Analiz
Giriş Tarihi : 02-02-2021 06:19   Güncelleme : 02-02-2021 06:19

AB Sevdasına Bu Hallere Geldik!

“AB uyum yasaları” adı altında kanunlarımızda yapılan değişiklikler, büyük toplumsal tahribatlara sebep oldu.

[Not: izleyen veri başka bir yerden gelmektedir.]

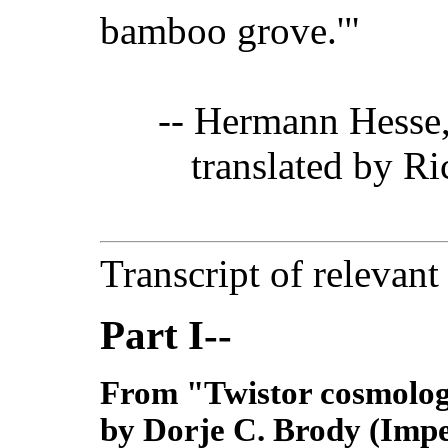
bamboo grove.'"
-- Hermann Hesse
translated by Ric
Transcript of relevant
Part I--
From "Twistor cosmolog
by Dorje C. Brody (Impe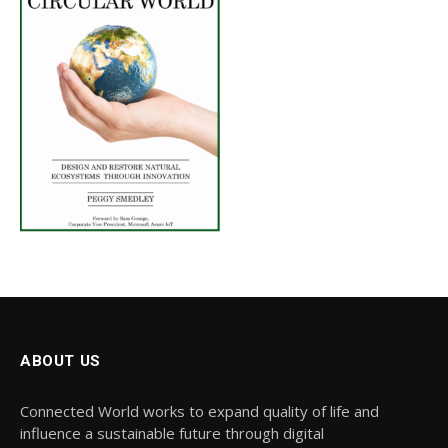
ABOUT US
Connected World works to expand quality of life and
influence a sustainable future through digital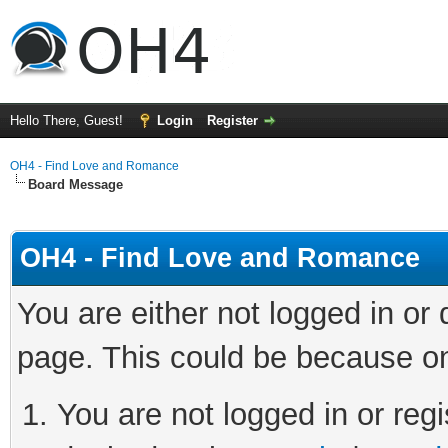
Hello There, Guest!
Login
Register
OH4 - Find Love and Romance
Board Message
OH4 - Find Love and Romance
You are either not logged in or
page. This could be because on
You are not logged in or regi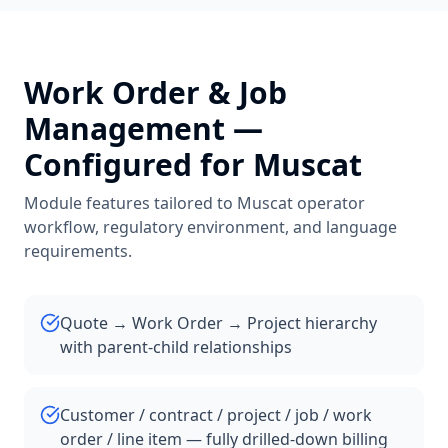
Work Order & Job
Management
—
Configured for
Muscat
Module features tailored to
Muscat
operator
workflow, regulatory environment, and language
requirements.
Quote → Work Order → Project hierarchy
with parent-child relationships
Customer / contract / project / job / work
order / line item — fully drilled-down billing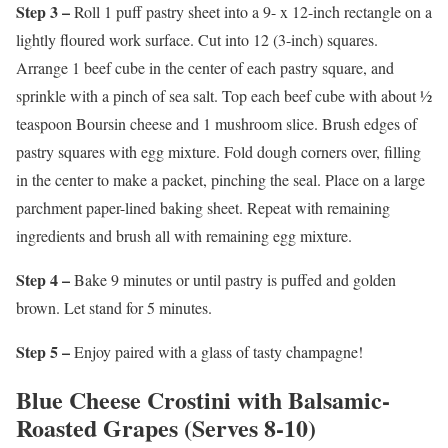
Step 3 –
Roll 1 puff pastry sheet into a 9- x 12-inch rectangle on a
lightly floured work surface. Cut into 12 (3-inch) squares.
Arrange 1 beef cube in the center of each pastry square, and
sprinkle with a pinch of sea salt. Top each beef cube with about ½
teaspoon Boursin cheese and 1 mushroom slice. Brush edges of
pastry squares with egg mixture. Fold dough corners over, filling
in the center to make a packet, pinching the seal. Place on a large
parchment paper-lined baking sheet. Repeat with remaining
ingredients and brush all with remaining egg mixture.
Step 4 –
Bake 9 minutes or until pastry is puffed and golden
brown. Let stand for 5 minutes.
Step 5 –
Enjoy paired with a glass of tasty champagne!
Blue Cheese Crostini with Balsamic-
Roasted Grapes (Serves 8-10)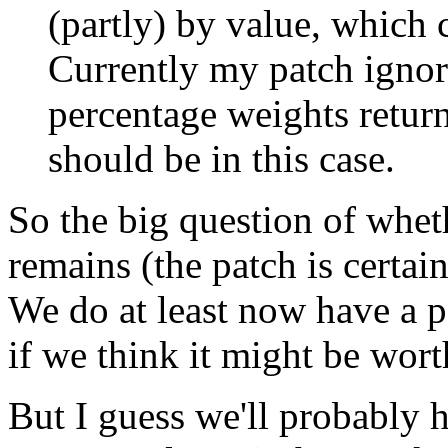
(partly) by value, which 
Currently my patch ignore 
percentage weights retur
should be in this case.
So the big question of whethe
remains (the patch is certai
We do at least now have a p
if we think it might be wor
But I guess we'll probably ha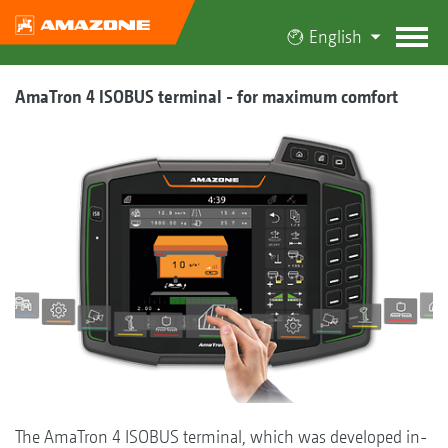
English
AmaTron 4 ISOBUS terminal - for maximum comfort
The AmaTron 4 ISOBUS terminal, which was developed in-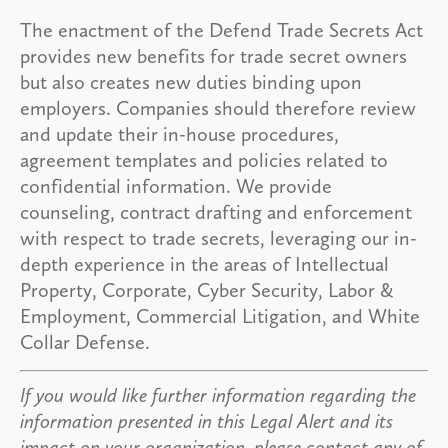
The enactment of the Defend Trade Secrets Act
provides new benefits for trade secret owners
but also creates new duties binding upon
employers. Companies should therefore review
and update their in-house procedures,
agreement templates and policies related to
confidential information. We provide
counseling, contract drafting and enforcement
with respect to trade secrets, leveraging our in-
depth experience in the areas of Intellectual
Property, Corporate, Cyber Security, Labor &
Employment, Commercial Litigation, and White
Collar Defense.
If you would like further information regarding the
information presented in this Legal Alert and its
impact on your organization, please contact any of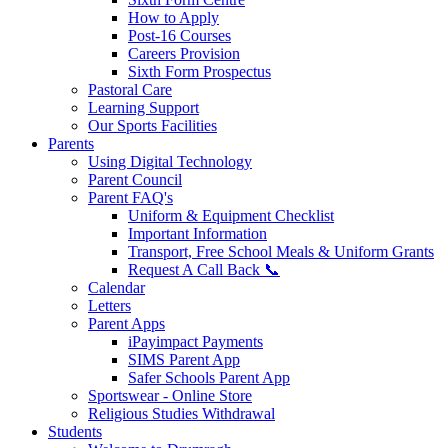
How to Apply
Post-16 Courses
Careers Provision
Sixth Form Prospectus
Pastoral Care
Learning Support
Our Sports Facilities
Parents
Using Digital Technology
Parent Council
Parent FAQ's
Uniform & Equipment Checklist
Important Information
Transport, Free School Meals & Uniform Grants
Request A Call Back 📞
Calendar
Letters
Parent Apps
iPayimpact Payments
SIMS Parent App
Safer Schools Parent App
Sportswear - Online Store
Religious Studies Withdrawal
Students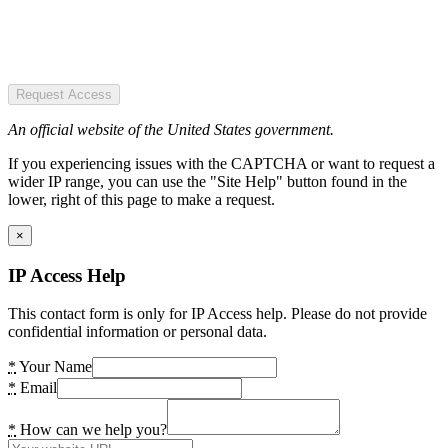
Request Access
An official website of the United States government.
If you experiencing issues with the CAPTCHA or want to request a
wider IP range, you can use the "Site Help" button found in the
lower, right of this page to make a request.
×
IP Access Help
This contact form is only for IP Access help. Please do not provide
confidential information or personal data.
*
Your Name
*
Email
*
How can we help you?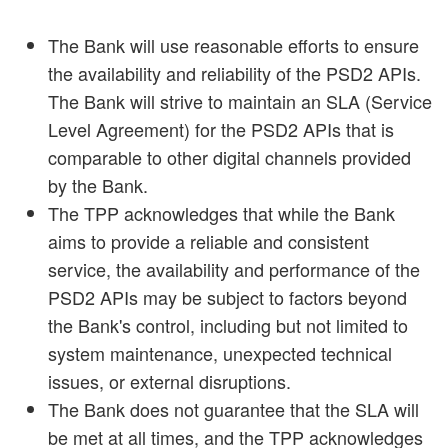
The Bank will use reasonable efforts to ensure
the availability and reliability of the PSD2 APIs.
The Bank will strive to maintain an SLA (Service
Level Agreement) for the PSD2 APIs that is
comparable to other digital channels provided
by the Bank.
The TPP acknowledges that while the Bank
aims to provide a reliable and consistent
service, the availability and performance of the
PSD2 APIs may be subject to factors beyond
the Bank's control, including but not limited to
system maintenance, unexpected technical
issues, or external disruptions.
The Bank does not guarantee that the SLA will
be met at all times, and the TPP acknowledges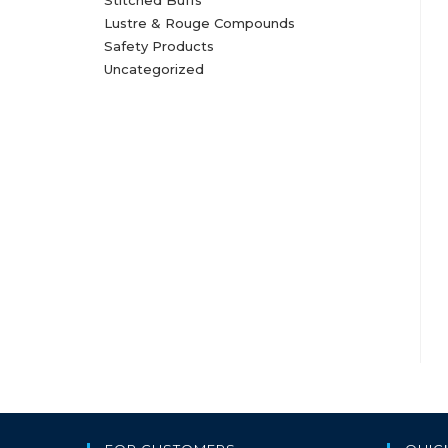
Stitched Buffs
Lustre & Rouge Compounds
Safety Products
Uncategorized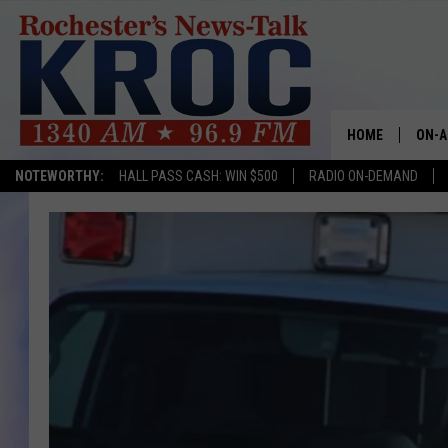
HOME
ON-A
NOTEWORTHY:
HALL PASS CASH: WIN $500
RADIO ON-DEMAND
SHOW
TWIN
RADI
ROCH
SEAN
GORD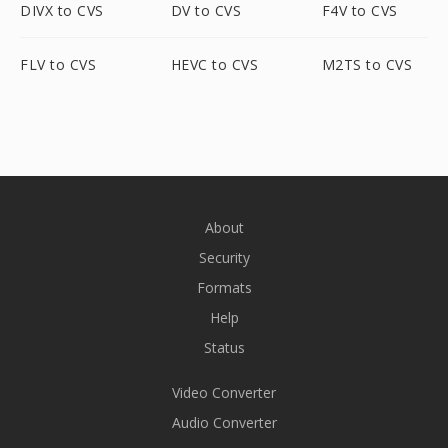
DIVX to CVS
DV to CVS
F4V to CVS
FLV to CVS
HEVC to CVS
M2TS to CVS
About
Security
Formats
Help
Status
Video Converter
Audio Converter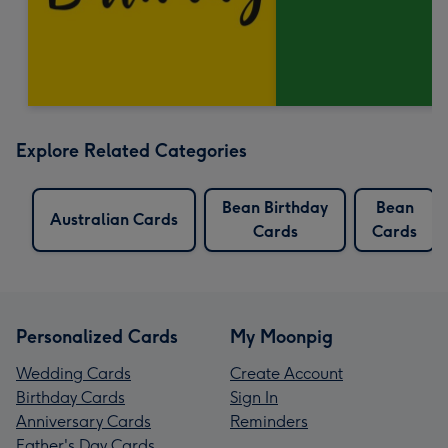
Explore Related Categories
Bean Birthday
Bean
Australian Cards
Cards
Cards
Personalized Cards
My Moonpig
Wedding Cards
Create Account
Birthday Cards
Sign In
Anniversary Cards
Reminders
Father's Day Cards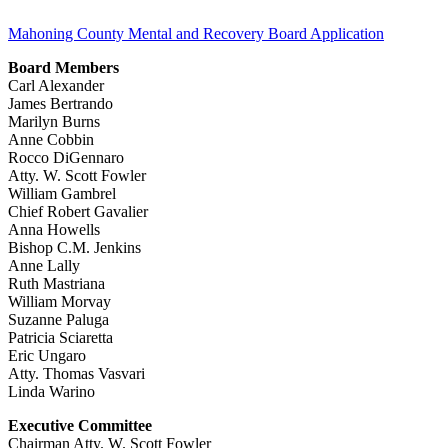
Mahoning County Mental and Recovery Board Application
Board Members
Carl Alexander
James Bertrando
Marilyn Burns
Anne Cobbin
Rocco DiGennaro
Atty. W. Scott Fowler
William Gambrel
Chief Robert Gavalier
Anna Howells
Bishop C.M. Jenkins
Anne Lally
Ruth Mastriana
William Morvay
Suzanne Paluga
Patricia Sciaretta
Eric Ungaro
Atty. Thomas Vasvari
Linda Warino
Executive Committee
Chairman Atty. W. Scott Fowler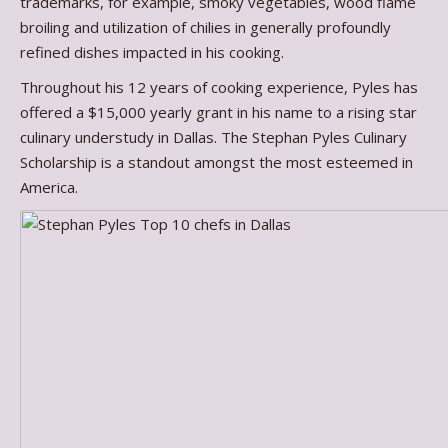
trademarks, for example, smoky vegetables, wood flame
broiling and utilization of chilies in generally profoundly
refined dishes impacted in his cooking.
Throughout his 12 years of cooking experience, Pyles has
offered a $15,000 yearly grant in his name to a rising star
culinary understudy in Dallas. The Stephan Pyles Culinary
Scholarship is a standout amongst the most esteemed in
America.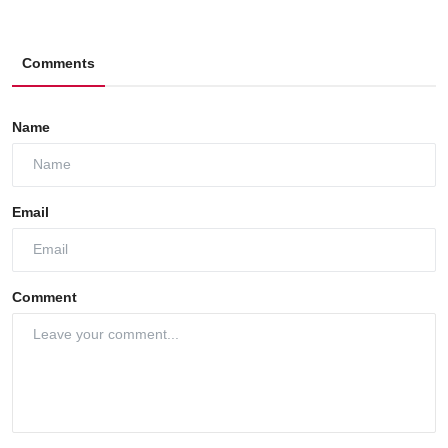
Comments
Name
Email
Comment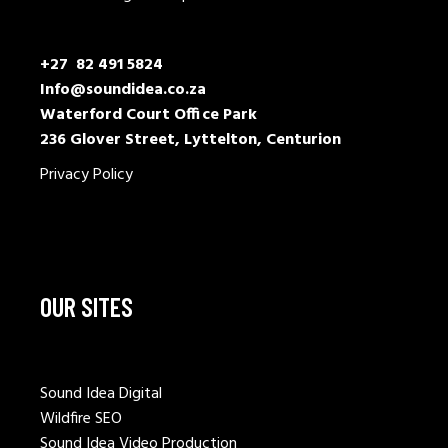
+27 82 491 5824
Info@soundidea.co.za
Waterford Court Office Park
236 Glover Street, Lyttelton, Centurion
Privacy Policy
OUR SITES
Sound Idea Digital
Wildfire SEO
Sound Idea Video Production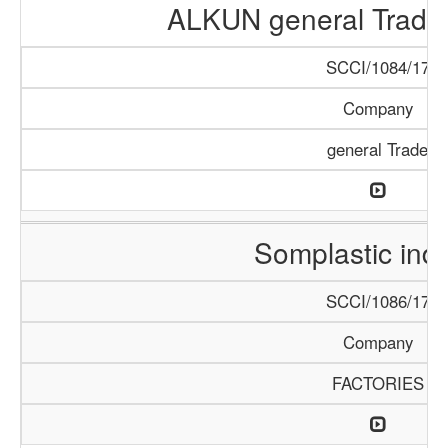
ALKUN general Tradi
SCCI/1084/17
Company
general Trade
Somplastic ind
SCCI/1086/17
Company
FACTORIES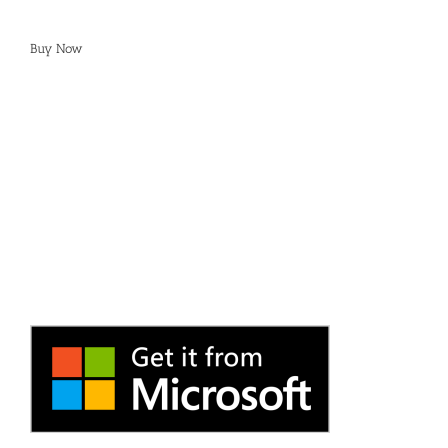
Buy Now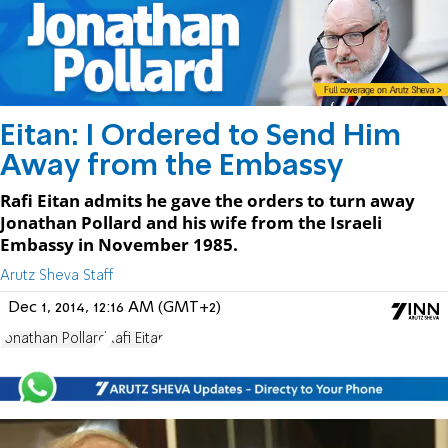
Eitan: I Ordered to Send Him
Away from the Embassy
Rafi Eitan admits he gave the orders to turn away
Jonathan Pollard and his wife from the Israeli
Embassy in November 1985.
Arutz Sheva Staff
Dec 1, 2014, 12:16 AM (GMT+2)
Jonathan Pollard
Rafi Eitan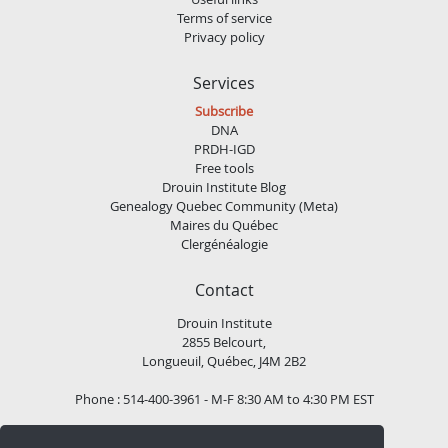
Terms of service
Privacy policy
Services
Subscribe
DNA
PRDH-IGD
Free tools
Drouin Institute Blog
Genealogy Quebec Community (Meta)
Maires du Québec
Clergénéalogie
Contact
Drouin Institute
2855 Belcourt,
Longueuil, Québec, J4M 2B2
Phone : 514-400-3961 - M-F 8:30 AM to 4:30 PM EST
Email :
contact@institutdrouin.com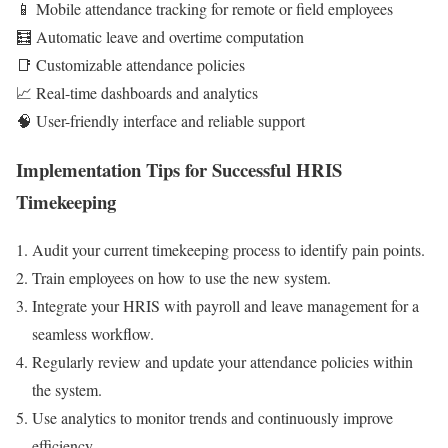
📱 Mobile attendance tracking for remote or field employees
🧮 Automatic leave and overtime computation
📑 Customizable attendance policies
📈 Real-time dashboards and analytics
🧠 User-friendly interface and reliable support
Implementation Tips for Successful HRIS
Timekeeping
Audit your current timekeeping process to identify pain points.
Train employees on how to use the new system.
Integrate your HRIS with payroll and leave management for a
seamless workflow.
Regularly review and update your attendance policies within
the system.
Use analytics to monitor trends and continuously improve
efficiency.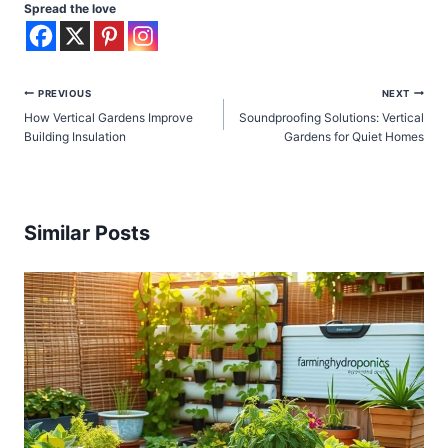
Spread the love
Post
PREVIOUS
NEXT
How Vertical Gardens Improve
Soundproofing Solutions: Vertical
navigation
Building Insulation
Gardens for Quiet Homes
Similar Posts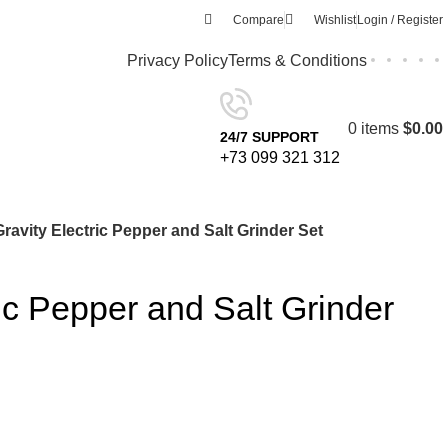
Compare
Wishlist
Login / Register
Privacy Policy
Terms & Conditions
0
items
$
0.00
24/7 SUPPORT
+73 099 321 312
Gravity Electric Pepper and Salt Grinder Set
ric Pepper and Salt Grinder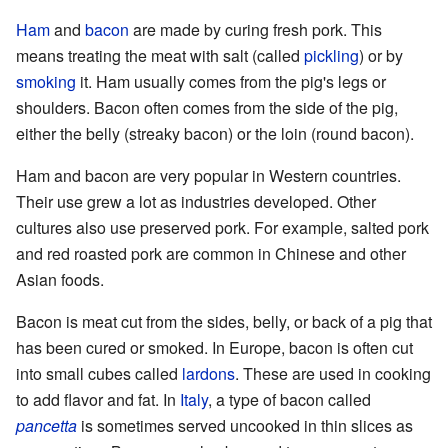
Ham
and
bacon
are made by curing fresh pork. This
means treating the meat with salt (called
pickling
) or by
smoking
it. Ham usually comes from the pig's legs or
shoulders. Bacon often comes from the side of the pig,
either the belly (streaky bacon) or the loin (round bacon).
Ham and bacon are very popular in Western countries.
Their use grew a lot as industries developed. Other
cultures also use preserved pork. For example, salted pork
and red roasted pork are common in Chinese and other
Asian foods.
Bacon is meat cut from the sides, belly, or back of a pig that
has been cured or smoked. In Europe, bacon is often cut
into small cubes called
lardons
. These are used in cooking
to add flavor and fat. In
Italy
, a type of bacon called
pancetta
is sometimes served uncooked in thin slices as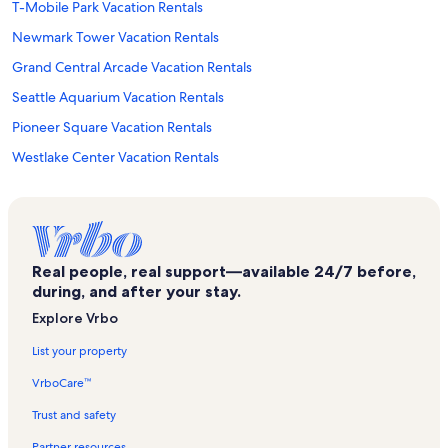
T-Mobile Park Vacation Rentals
Newmark Tower Vacation Rentals
Grand Central Arcade Vacation Rentals
Seattle Aquarium Vacation Rentals
Pioneer Square Vacation Rentals
Westlake Center Vacation Rentals
Lumen Field Vacation Rentals
Seattle Convention Center Arch Building Vacation Rentals
Nordstrom Vacation Rentals
Real people, real support—available 24/7 before,
Seattle Vacation Rentals
during, and after your stay.
Game Works Vacation Rentals
Explore Vrbo
Waterfront Park Vacation Rentals
List your property
Seattle Central Library Vacation Rentals
VrboCare™
Victor Steinbrueck Park Vacation Rentals
Trust and safety
South Lake Union Vacation Rentals
Partner resources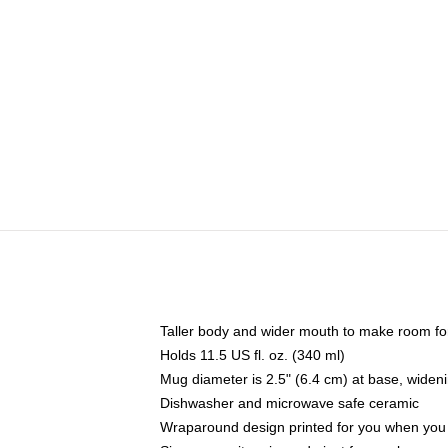
Taller body and wider mouth to make room fo
Holds 11.5 US fl. oz. (340 ml)
Mug diameter is 2.5" (6.4 cm) at base, widenin
Dishwasher and microwave safe ceramic
Wraparound design printed for you when you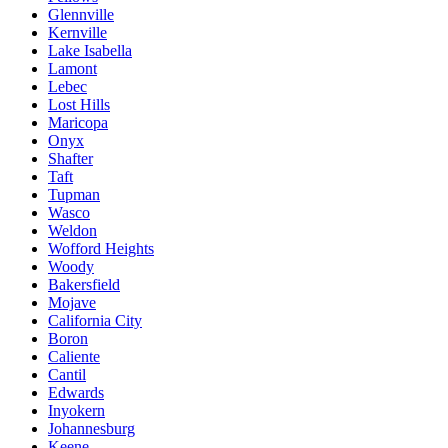
Glennville
Kernville
Lake Isabella
Lamont
Lebec
Lost Hills
Maricopa
Onyx
Shafter
Taft
Tupman
Wasco
Weldon
Wofford Heights
Woody
Bakersfield
Mojave
California City
Boron
Caliente
Cantil
Edwards
Inyokern
Johannesburg
Keene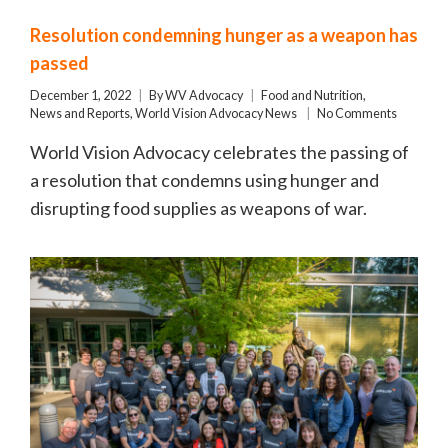
Resolution condemning hunger as a weapon has
passed
December 1, 2022
By
WV Advocacy
Food and Nutrition
,
News and Reports
,
World Vision Advocacy News
No Comments
World Vision Advocacy celebrates the passing of
a resolution that condemns using hunger and
disrupting food supplies as weapons of war.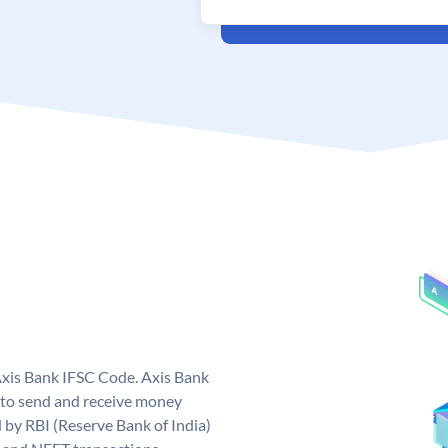
Axis Bank IFSC Code. Axis Bank
 to send and receive money
d by RBI (Reserve Bank of India)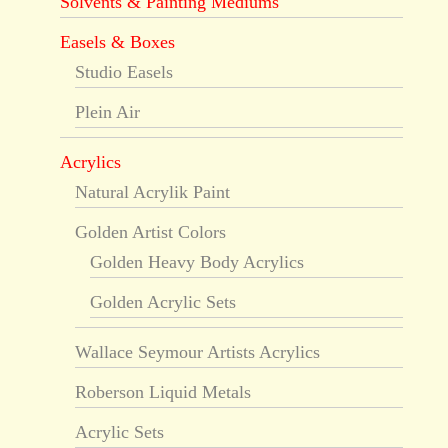
Solvents & Painting Mediums
Easels & Boxes
Studio Easels
Plein Air
Acrylics
Natural Acrylik Paint
Golden Artist Colors
Golden Heavy Body Acrylics
Golden Acrylic Sets
Wallace Seymour Artists Acrylics
Roberson Liquid Metals
Acrylic Sets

AB Sevdasına Bu Hallere Geldik!

Ahlaksızlığın sembolü haline gelen ateizm ve LGBTİ dernekleri, son olarak Kâbe-i Muazzama’ya yaptıkları çirkin saldırıyla hadlerini iyice aştı. 1983 yılında derneklere ilişkin yayınlanan 2908 Sayılı Dernekler Kanunu’nun 5’inci Maddesi’nde yer alan, ‘Kanunlara, millî egemenliğe, millî güvenliğe, kamu düzenine ve genel asayişe, kamu yararına, genel ahlaka ve genel sağlığın korunmasına aykırı faaliyette bulunmak’ hükmünün 2004 yılında değiştirilmesiyle ateizm ve LGBTİ gibi sapkınlıkların kurumsallaşmasının kanunen önü açıldı. Böylelikle toplum yapısı, ahlak kuralları ve manevi değerlere saldırı yasallaşmış oldu. 1994 yılında kurulan ve faaliyetlerini illegal olarak devam ettiren Kaos GL isimli LGBTİ Derneği de 2005 yılında tüzel kişiliğini kazanan ilk sapkın dernek oldu.

 

AHLAKSIZLIK 2004’TE LEGALLEŞTİ

1983 yılında derneklere ilişkin yayınlanan 2908 Sayılı Dernekler Kanunu’nun 5’inci Maddesi’nin 2004 yılında değiştirilmesiyle, toplumumuz, ahlaki ve manevi değerlerimiz de erozyona uğramaya başladı. Ülkemizde ahlaksızlığın öncüsü olan Kaos GL, 2005 yılında Ankara Valiliği, ‘4721 sayılı Türk Medeni Kanunu’nun 56. Maddesi’nde yer alan “Hukuka ve ahlaka aykırı dernek kurulamaz’ hükmüne dayanarak kapatılması için Cumhuriyet Savcılığı’na başvurdu. Ancak savcılık dava açılmasına bile gerek görmedi. Sonuç olarak Kaos GL Türkiye’de tüzel kişilik kazanan ilk LGBTİ Derneği oldu. Toplumumuzda dinsizliği yaygınlaştırmak isteyen ve manevi değerlerimizi hedef alan ateizm dernekleri de 2014 yılında kurulmaya başlandı.

 

İFSAT DERNEKLERİ GİTTİKÇE YAYGINLAŞIYOR

2004 yılında yayınlanan 5253 sayılı yeni Dernekler Kanunu ile birlikte üniversitelerde ve toplumsal hayatımızda giderek yaygınlaşan sapkın dernekler, her geçen gün yeni kepazeliklerle gündeme geliyor. ‘Eşcinsel çocuklar’, ‘Müslüman Eşcinseller’, ‘Türkiye’nin yarısı deist’ gibi saçma iddialarla dikkat çekmeye ve vatandaşları provoke etmeye çalışan ateizm ve LGBTİ derneklerinin önüne geçilmesi gerekirken, devlet eliyle bu derneklere hamilik yapılıyor. İstanbul Sözleşmesi ve çeşitli kanun değişiklikleri ile ahlaksızlığın yaygınlaştırılması için zemin oluşturulurken ateizm ve LGBTİ örgütlerinin tepki çeken faaliyetlerine de sadece göstermelik ve geçici tedbirler alınıyor.